Case Study

Fibre Optic Acoustic Sensing to monitor track and train

Relevant RTS critical priority(ies):
Reliable and easy to maintain

 

Targeted interventions, based on the condition of rolling stock and fixed assets, are a key mechanism to drive efficiency and minimise the downtime for maintenance and repairs, optimising the availability of the railway for customers. But monitoring solutions can be costly and generate issues of their own with maintenance and reliability.

Fibre Optic Acoustic Sensing (FOAS) technology has wide-ranging potential to monitor assets network-wide. It is a highly challenging technology from which to create a monitoring service for everyday use but the prize is substantial. FOAS uses the dark fibres in the communications cables running trackside to listen for vibrations along the track. These could be caused by trains or trespassers for example. Data signals passed through the cables are changed by the vibrations to create data ‘signatures’. Computers learn to interpret these signatures by applying an algorithm to distinguish between the signatures produced under normal operating conditions and signatures produced when something is awry.

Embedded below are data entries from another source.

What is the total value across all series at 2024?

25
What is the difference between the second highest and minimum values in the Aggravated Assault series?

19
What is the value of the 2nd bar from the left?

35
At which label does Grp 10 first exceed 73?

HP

FOAS has been tested in the lab and equipment and algorithms were trialled, calibrated and tested at the Rail Innovation and Development Centre at Melton, Leicestershire to prove the concept. Network Rail’s Wales route sponsored a four-month live service trial of FOAS in autumn 2019 covering 47km of track in Cardiff to provide early warning of potential wheel flats on some of the most vulnerable fleet types – diesel multiple units without a Wheel Slip Protection system. An Agile approach was used to create momentum, getting results early to rapidly iterate system development with the operational team. Several rounds of calibration led to an improved early warning of a wheel defect but further improvement is needed. The experience brought operational teams and technical developers together and gave confidence that this solution could work particularly if FOAS is combined with other data.

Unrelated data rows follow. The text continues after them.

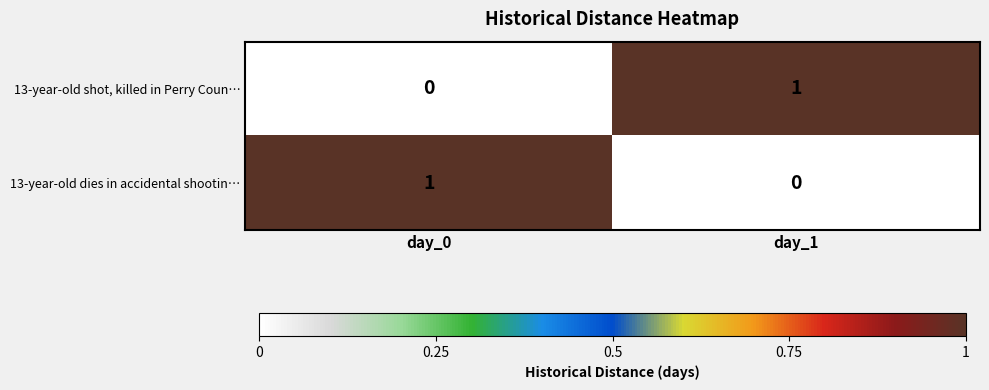

Is the value of 13-year-old shot, killed in Perry Coun… at day_0 greater than the value of 13-year-old dies in accidental shootin… at day_0?

No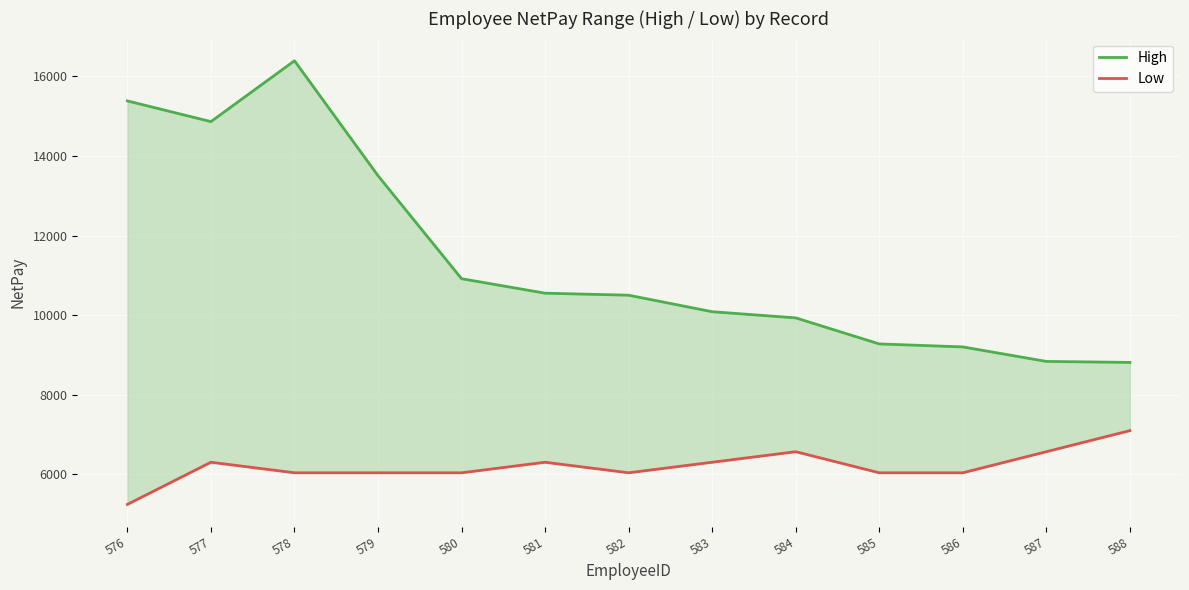

Which series has the largest range (max minus min)?

High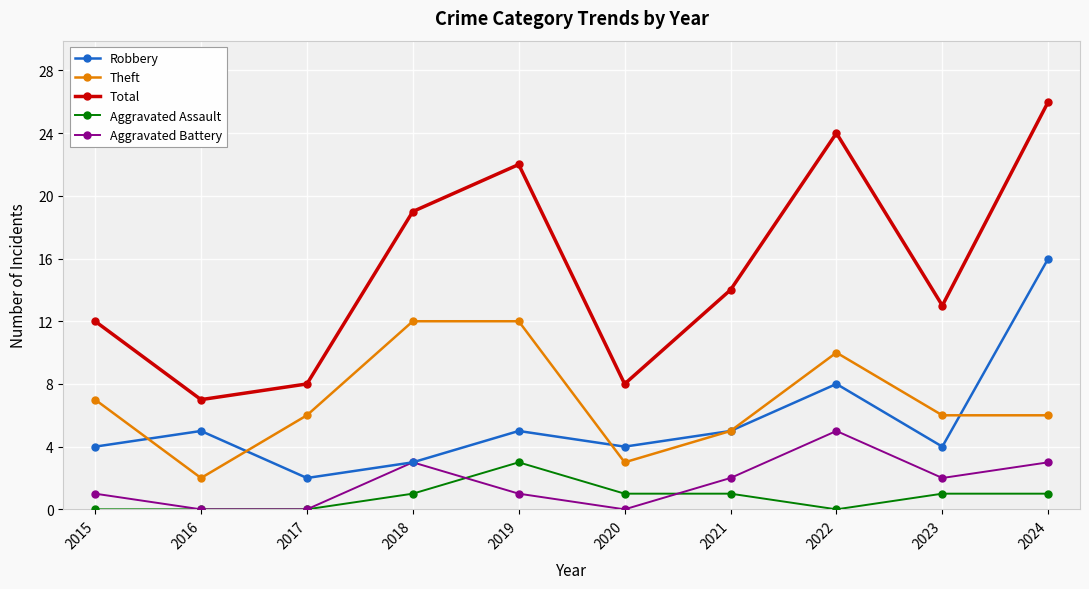

What is the difference between the maximum and minimum values in the Aggravated Assault series?

3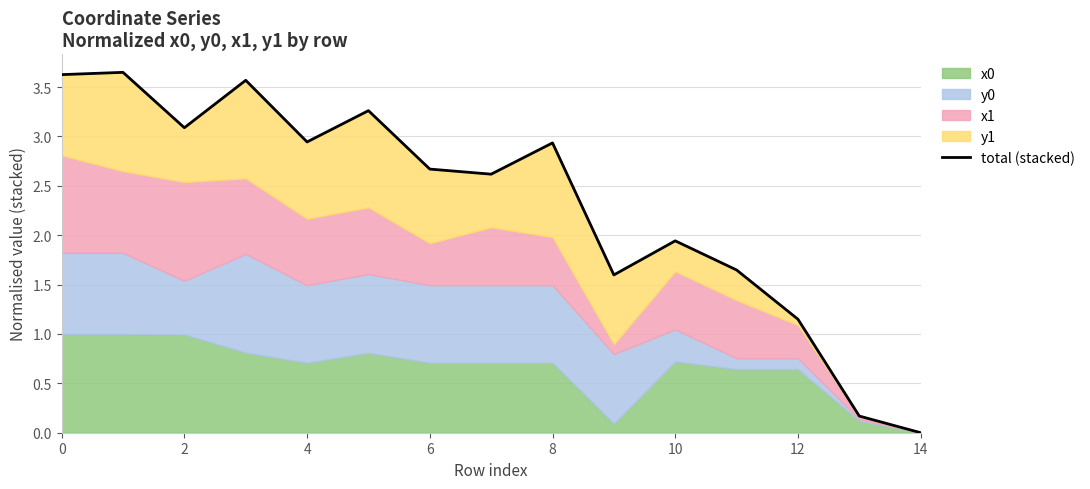

Reading right to left, what are all the values shown in this chart?

0.0	0.2	1.1	1.6	1.9	1.6	2.9	2.6	2.7	3.3	2.9	3.6	3.1	3.6	3.6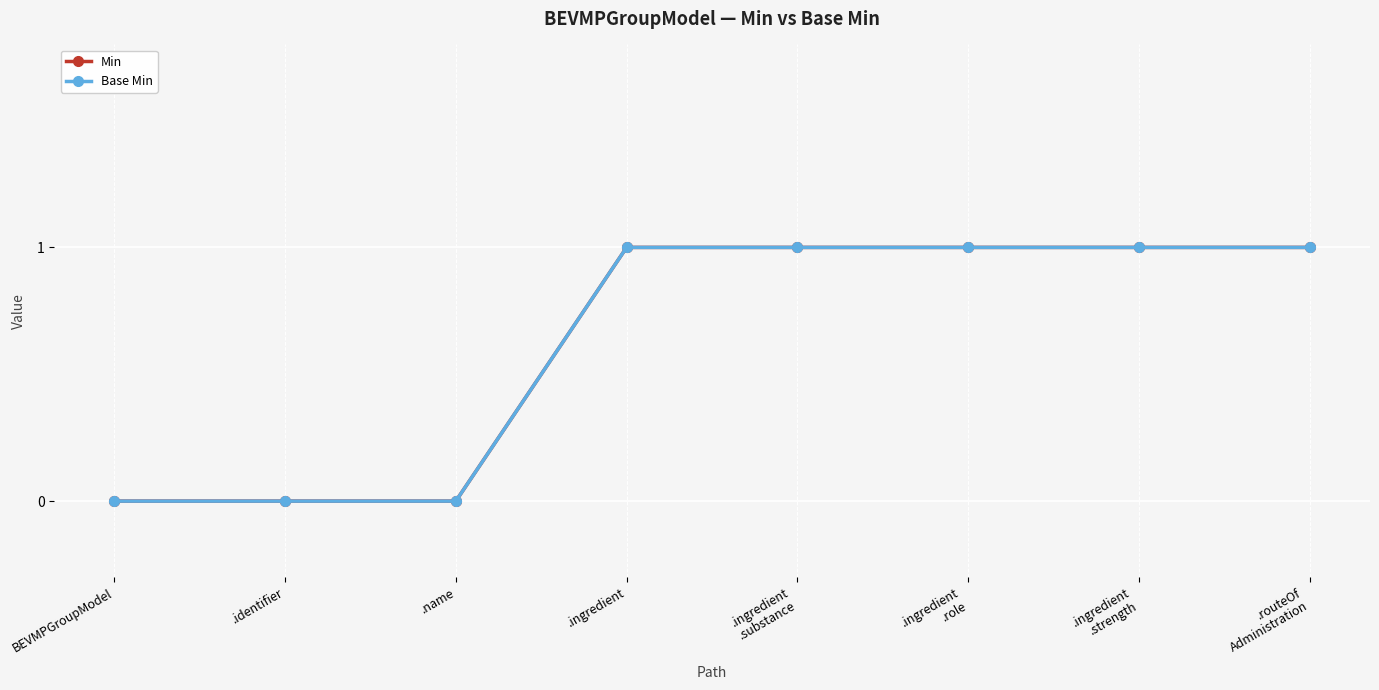

True or false: Min and Base Min intersect in this chart.

False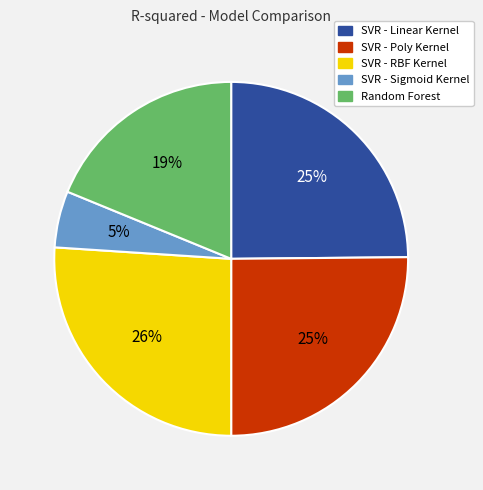

To the nearest percent, what is the combined percentage of SVR - Linear Kernel and SVR - Sigmoid Kernel?

30%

To that end, a competition was launched in Spring 2020 to find market-led solutions combining to meet four use cases: train movement and position reporting; rail and wheel defects identification; level-crossing safety management; and trespass and trackside presence detection. The competition applies a Design Contest approach that allows promising solutions to be developed at pace and the most promising solutions taken into a test whilst complying with public procurement legislation and regulation. This Design Contest has attracted substantial interest from innovators and shows the opportunity from business-driven innovation where a new mechanism has been developed and implemented to collaborate across the value chain.

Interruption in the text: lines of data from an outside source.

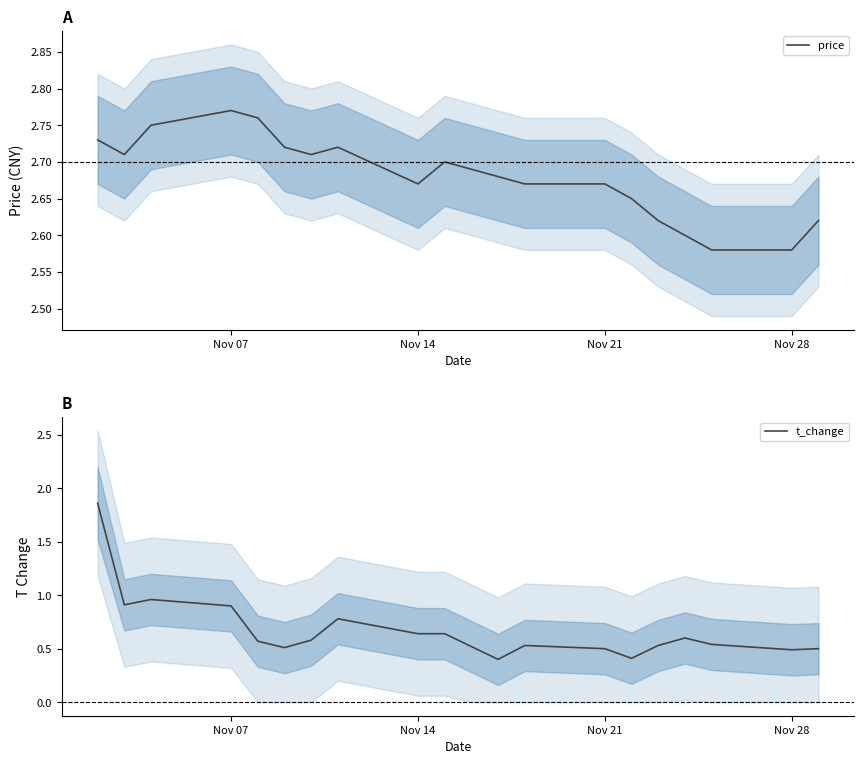

Which series has the largest total across all categories?

price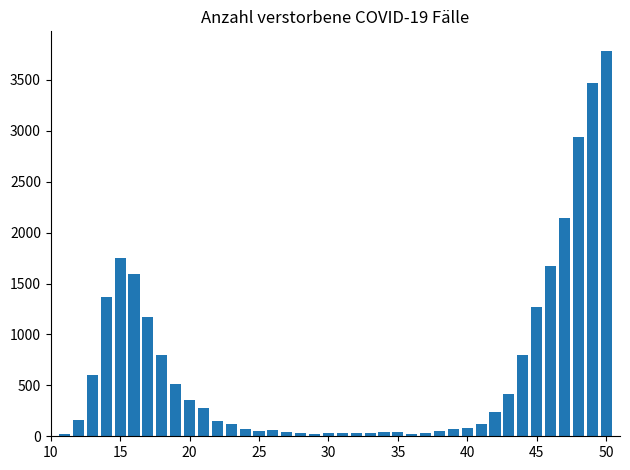

What is the difference between the second highest and minimum values?

3449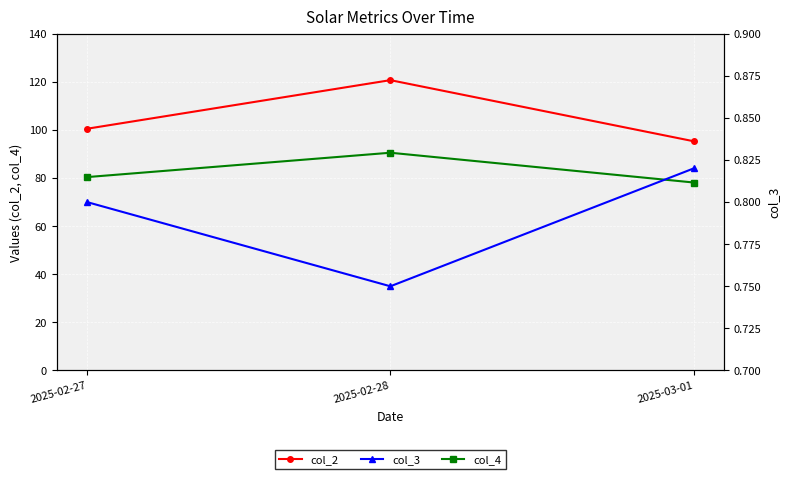

How many lines are shown in the chart?

3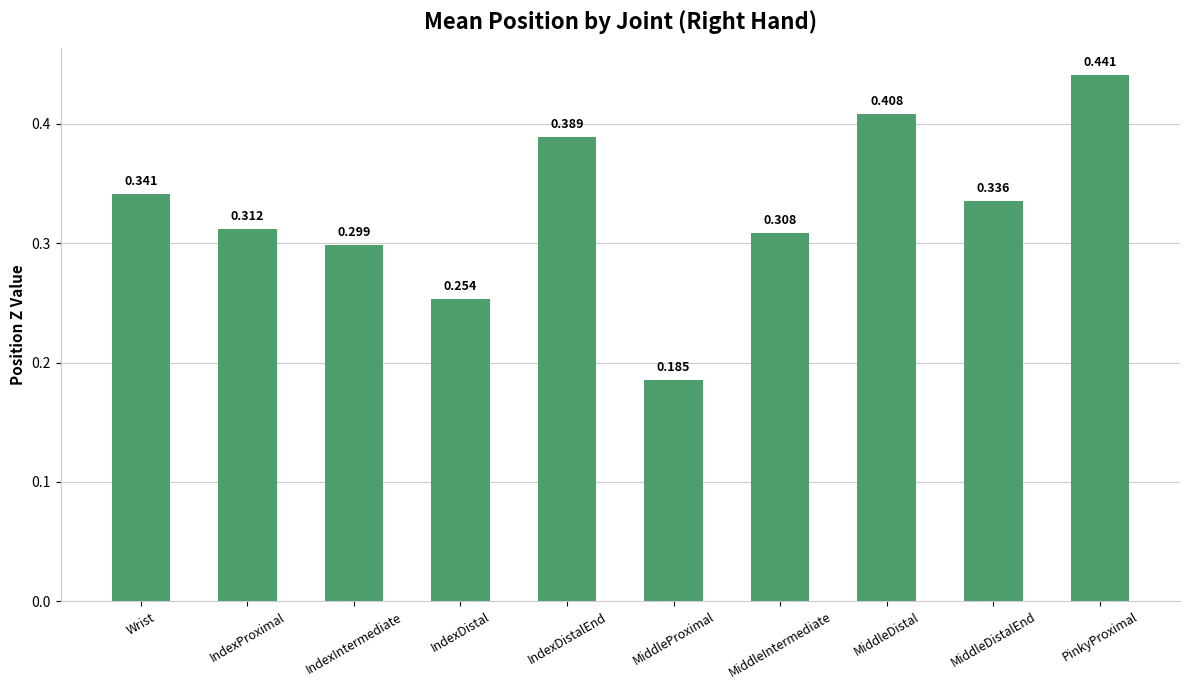

What is the label of the 1st bar from the right?

PinkyProximal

FOAS has yet to make it into everyday service but the industry has now reached the stage of trials against four clear use cases on the RIDC test tracks, and where innovators are required to collaborate, but also stand to be rewarded for results. FOAS forms a key part of an ambition to build a trackside ‘Internet of Things’ with the fibre optical communications cabling at its heart, further moving the railway towards remote inspection and condition-based maintenance being widely used to replace periodic inspection and maintenance.